Death boat suspects under arrest
Tim Dodd
Australian Financial Review
27 October 2001

Jakarta: Two Indonesian police officers, allegedly involved in the fateful voyage in which more than 350 asylum seekers drowned a week ago, have been arrested, according to the national police chief.

General Surojo Bimantoro said on Friday that the two were being questioned. He added that police were also hunting the people smugglers who ran the operation. There were at least three suspects - a Malaysian, an Indian and an Iraqi he said.

According to sources, the head of the syndicate which sent the boat, an Egyptian known as Abu Quassey, is no longer at his home in Puncak, a highlands tea-growing are 80km south of Jakarta.

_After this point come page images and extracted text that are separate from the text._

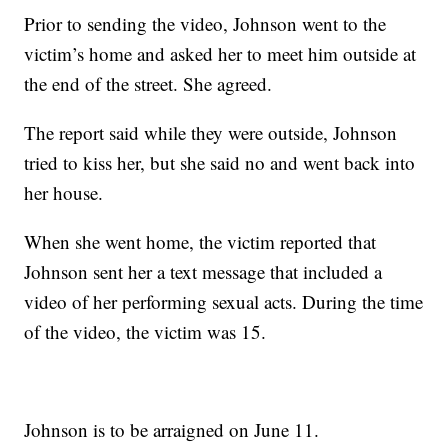
Prior to sending the video, Johnson went to the
victim’s home and asked her to meet him outside at
the end of the street. She agreed.
The report said while they were outside, Johnson
tried to kiss her, but she said no and went back into
her house.
When she went home, the victim reported that
Johnson sent her a text message that included a
video of her performing sexual acts. During the time
of the video, the victim was 15.
Johnson is to be arraigned on June 11.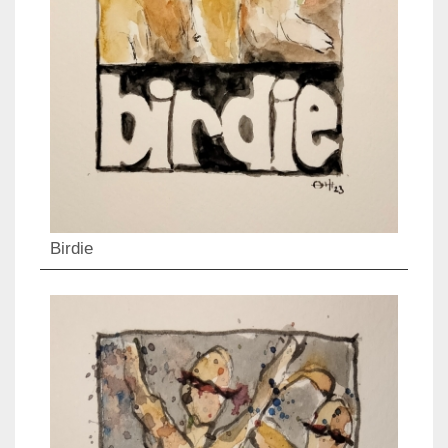
Birdie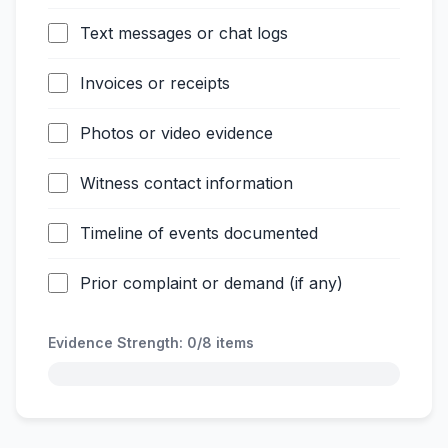
Text messages or chat logs
Invoices or receipts
Photos or video evidence
Witness contact information
Timeline of events documented
Prior complaint or demand (if any)
Evidence Strength:
0/8
items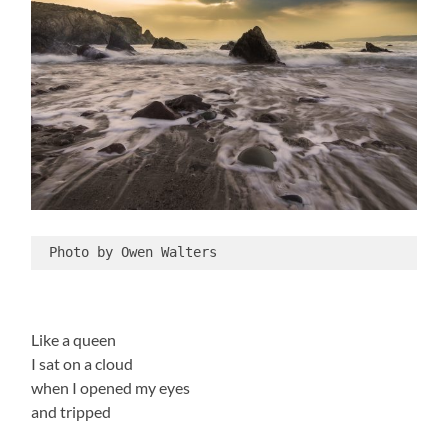
 Photo by Owen Walters
Like a queen
I sat on a cloud
when I opened my eyes
and tripped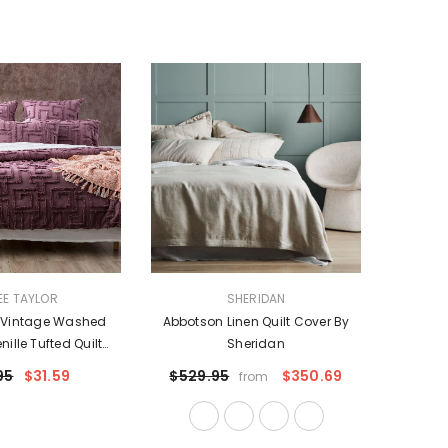
VENDOR:
EE TAYLOR
SHERIDAN
e Vintage Washed
Abbotson Linen Quilt Cover By
ille Tufted Quilt
Sheridan
ro P/Case By Renee
95
$31.59
$529.95
$350.69
from
Taylor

Survivors said that Quassey, aided by two Iraqis known as Majid and Khalid, arranged the unseaworthy vessel which sank south of Java. Fellow asylum seekers said Quassey was seen paying the police who forced people on board the doomed boat at gunpoint.

Quassey has close ties with Indonesian police and army officers who call the smuggler 'Macam' or 'tiger' according to asylum seekers who have seen them together.

The survivors from the voyage, who were rescued after about 20 hours in the water, believe that the hotel they stayed in before they set out, near Lumpung in southern Sumatra, was owned by a local police officer nicknamed 'Nani'.

Although General Bimantoro admitted his officers could be involved in people smuggling, he rejected the allegation that police had forced unwilling people aboard the boat at gunpoint.

Allegations abound regarding police and army involvement in the smuggling rackets in Indonesia.

A group of 140 asylum seekers - who narrowly avoided disaster in August when, during an attempted voyage to Australia, their boat caught fire and began taking on water - say they were escorted by two uniformed officers. They were unsure whether they were police or army officers. Two people, including a two-month-old baby, drowned on that voyage.

Since the most recent drownings, at least two other boats have set sail for Australia carrying hundreds of people.